» PROBLEM 1:
In the text on Chinese archaeology during the Cultural Revolution, translate the following sentence into French: "Afterwards, it travelled to Tokyo and London, and in the following years to major cities in Asia, Europe, the Americas, and Australia."
» PROBLEM 2:
According to the text on Chinese archaeology during the Cultural Revolution, who personally appointed Xia Nai to receive foreign guests beginning in 1970?

» TEXT SHOWN:
=======

In May 1973 an exhibition with the Chinese title Cultural Relics Excavated in the People’s Republic of China (Trésors d’art chinois. Récente découvertes archéologiques de la République Populaire de Chine) opened at the Petit Palais in Paris (Elisseeff and Bobot 1973). Afterwards, it travelled to Tokyo and London, and in the following years to major cities in Asia, Europe, the Americas, and Australia. Archaeology thus became a powerful tool that lent cultural legitimacy to the communist government and an effective support in the Chinese government’s attempts to re-establish diplomatic ties with the outside world.
The slogan “Make the past serve the present” (gu wei jin yong) that adorned the travelling exhibition as a motto, obtained a new meaning. Initially, it was cited ubiquitously as a means of safeguarding the revival of archaeology against ideological attacks in a reading that can be roughly interpreted as “Criticize the feudal rulers of the past in order to denounce the ‘capitalist roaders’ of the present.” In the context of the international exhibitions, however, it could be read as “Display the beauty and wealth of historical craftsmanship in order to demonstrate to the world that present-day China of the Cultural Revolution era did not subscribe to a mission to destroy, but rather to the mission to protect its cultural heritage.”
Notes
- 1.
Another move to distract Red Guard aggression from the Palace Museum in Beijing can be seen in a plan that was allegedly drafted for Peng Zhen, the former mayor of Beijing and one of the highest-ranking victims of the Cultural Revolution. It showed the Forbidden City completely razed and substituted by a “new imperial palace,” supposedly for Peng himself. The revolutionary rage directed against the alleged revisionist Peng Zhen was thus utilized for the preservation of the palace (Ho 2006, 72–73; Martinsen 2010).
- 2.
For an account of the “Destroy the Four Olds” campaign, cf. the chapter “Declaring War on the Old World”, see Yan and Gao 1996, 65–84.
- 3.
The political implications of these connections are indicated by Enzheng Tong who is very critical of Xia Nai: “[Xia Nai’s] authority derived mainly from the authority of the Party; his leadership in archaeology was the concretized leadership of the Party.” (Tong 1995, 196). “Even during the Cultural Revolution, Xia Nai himself was not much affected by this evil storm. Beginning with 1970, when universities and scientific institutions were still closed, and the majority of intellectuals were imprisoned in ‘cowsheds’ or sent to the countryside for re-education, he was personally appointed by Prime Minister Zhou Enlai to receive foreign guests and to visit Albania, Mexico, and Peru, carrying out ‘Chairman Mao’s revolutionary line in foreign affairs’.” (Tong 1995, 196–197, n. 9).
- 4.

=======

» DATA EXCERPTS:
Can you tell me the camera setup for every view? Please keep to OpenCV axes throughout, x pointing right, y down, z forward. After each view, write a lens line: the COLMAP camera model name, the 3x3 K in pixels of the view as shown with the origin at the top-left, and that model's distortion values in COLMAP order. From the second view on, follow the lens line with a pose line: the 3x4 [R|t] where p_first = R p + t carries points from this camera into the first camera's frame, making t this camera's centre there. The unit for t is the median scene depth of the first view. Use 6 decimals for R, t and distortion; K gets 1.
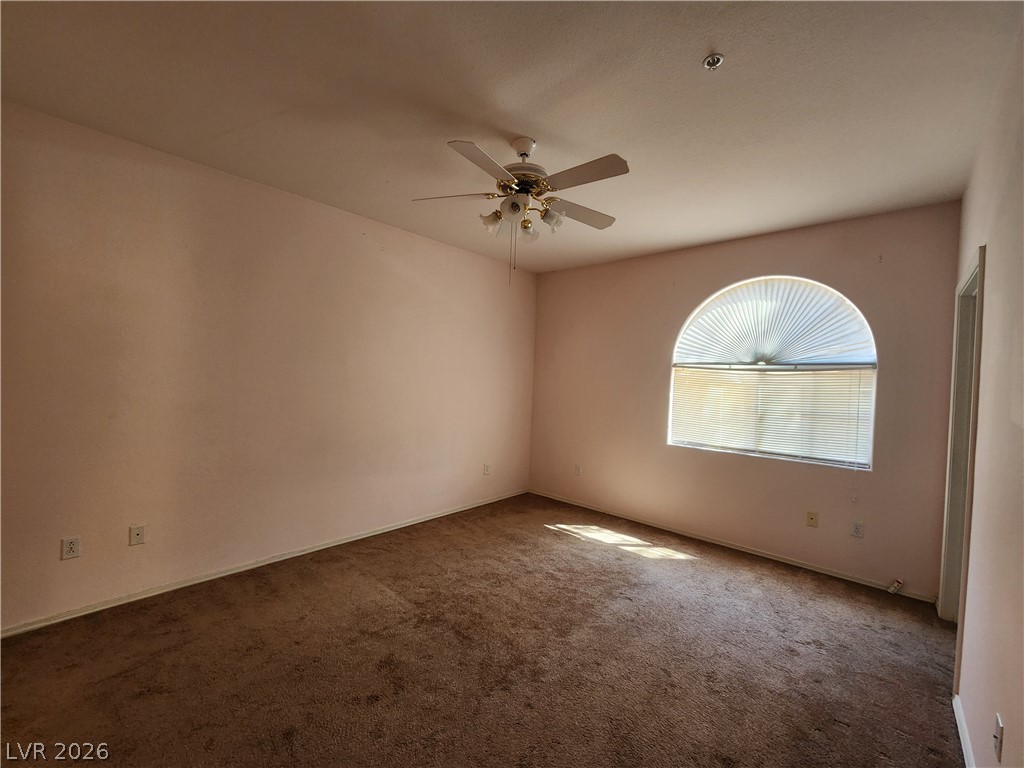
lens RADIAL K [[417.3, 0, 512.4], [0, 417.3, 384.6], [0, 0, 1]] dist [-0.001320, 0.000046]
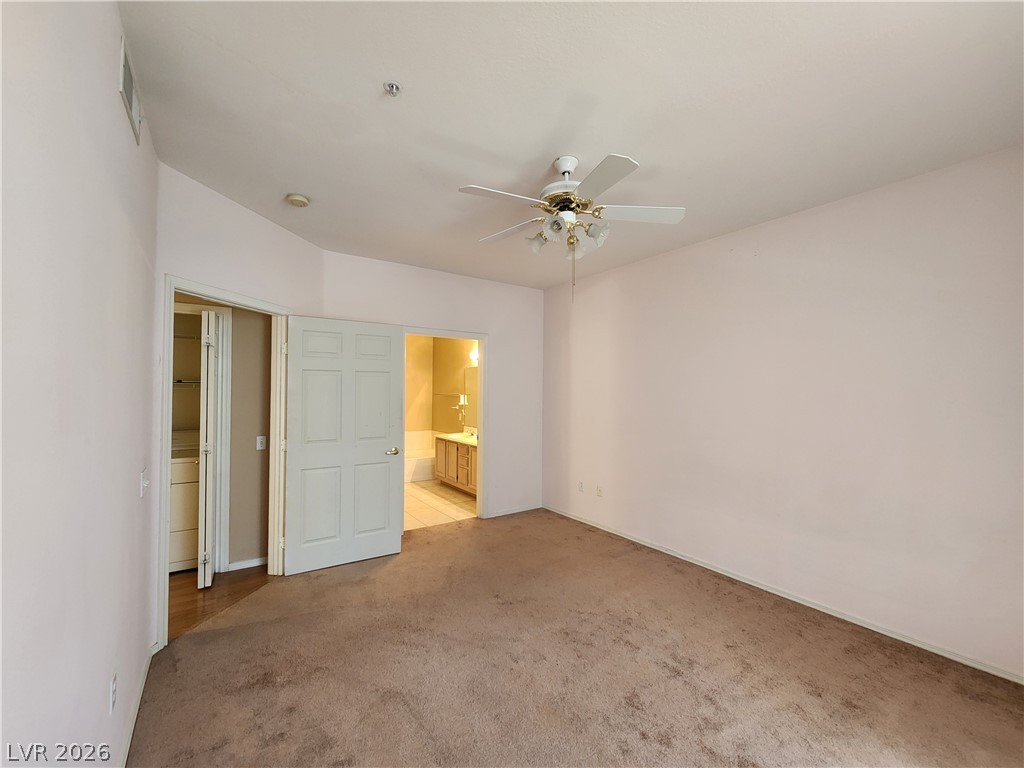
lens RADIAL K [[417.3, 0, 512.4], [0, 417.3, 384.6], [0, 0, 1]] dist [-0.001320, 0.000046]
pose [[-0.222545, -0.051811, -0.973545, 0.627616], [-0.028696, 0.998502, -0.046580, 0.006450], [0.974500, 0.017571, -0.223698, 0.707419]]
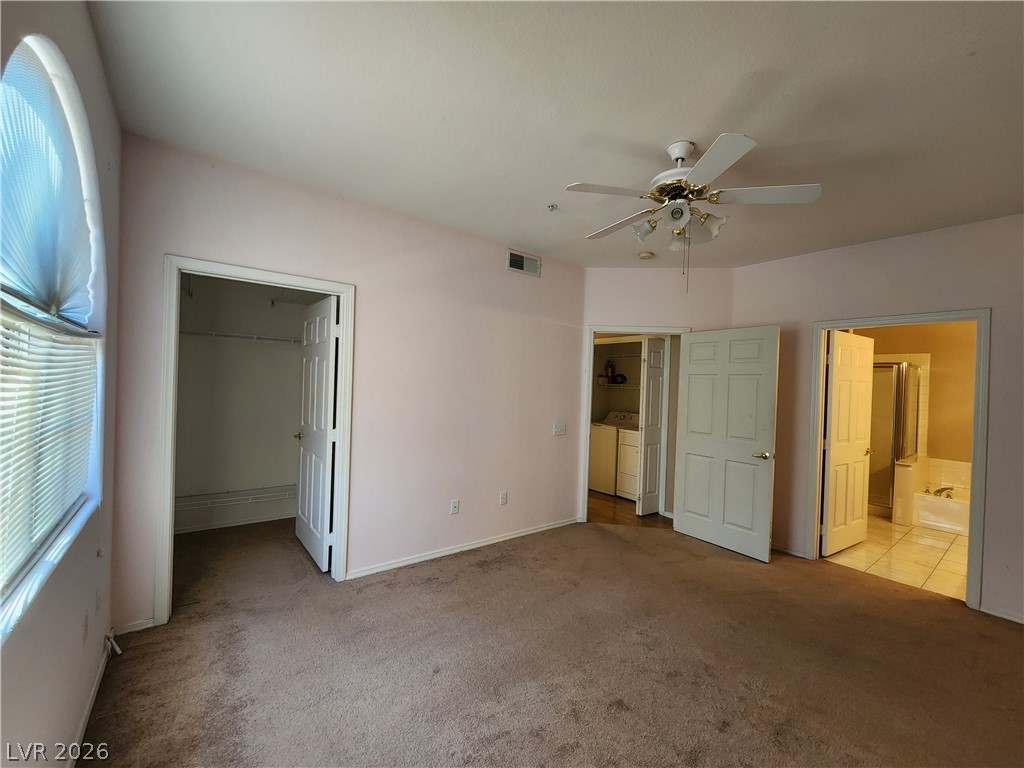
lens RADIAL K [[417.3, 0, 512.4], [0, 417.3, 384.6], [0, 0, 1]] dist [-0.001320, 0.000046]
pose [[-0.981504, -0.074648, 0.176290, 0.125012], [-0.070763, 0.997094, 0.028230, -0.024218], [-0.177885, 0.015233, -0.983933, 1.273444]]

=======

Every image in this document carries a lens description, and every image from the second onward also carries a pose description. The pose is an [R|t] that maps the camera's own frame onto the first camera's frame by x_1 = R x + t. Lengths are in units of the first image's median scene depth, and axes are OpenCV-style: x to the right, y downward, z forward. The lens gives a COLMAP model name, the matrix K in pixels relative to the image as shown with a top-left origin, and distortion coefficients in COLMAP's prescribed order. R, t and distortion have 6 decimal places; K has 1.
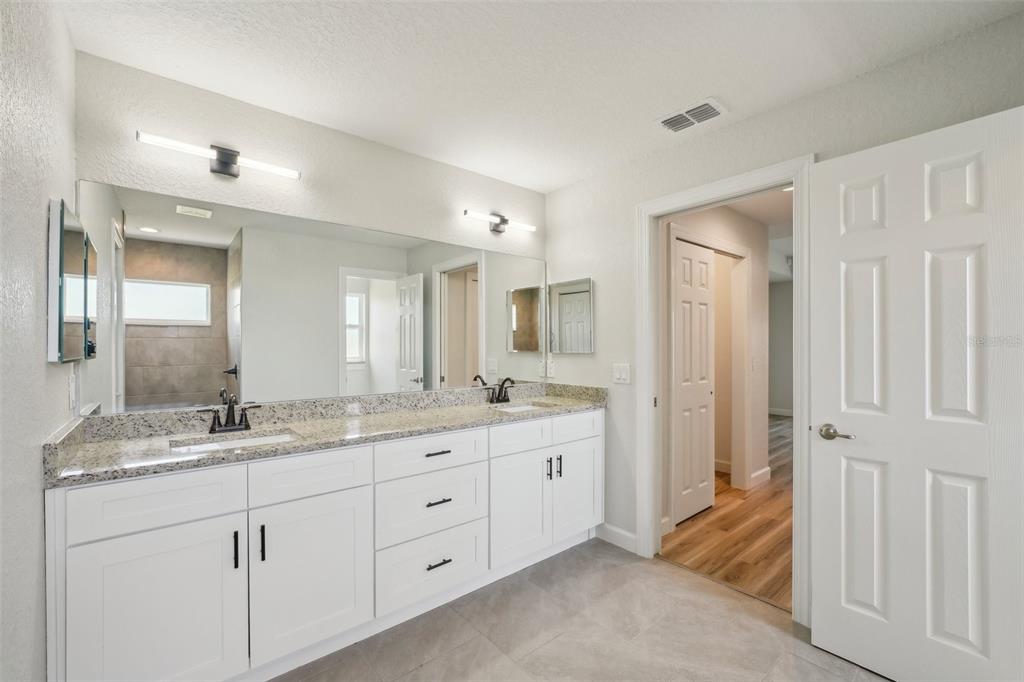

=======

» WRITTEN ANSWER 1:
Par la suite, elle a voyagé à Tokyo et à Londres, puis, au cours des années suivantes, dans de grandes villes d'Asie, d'Europe, des Amériques et d'Australie.

» WRITTEN ANSWER 2:
Prime Minister Zhou Enlai.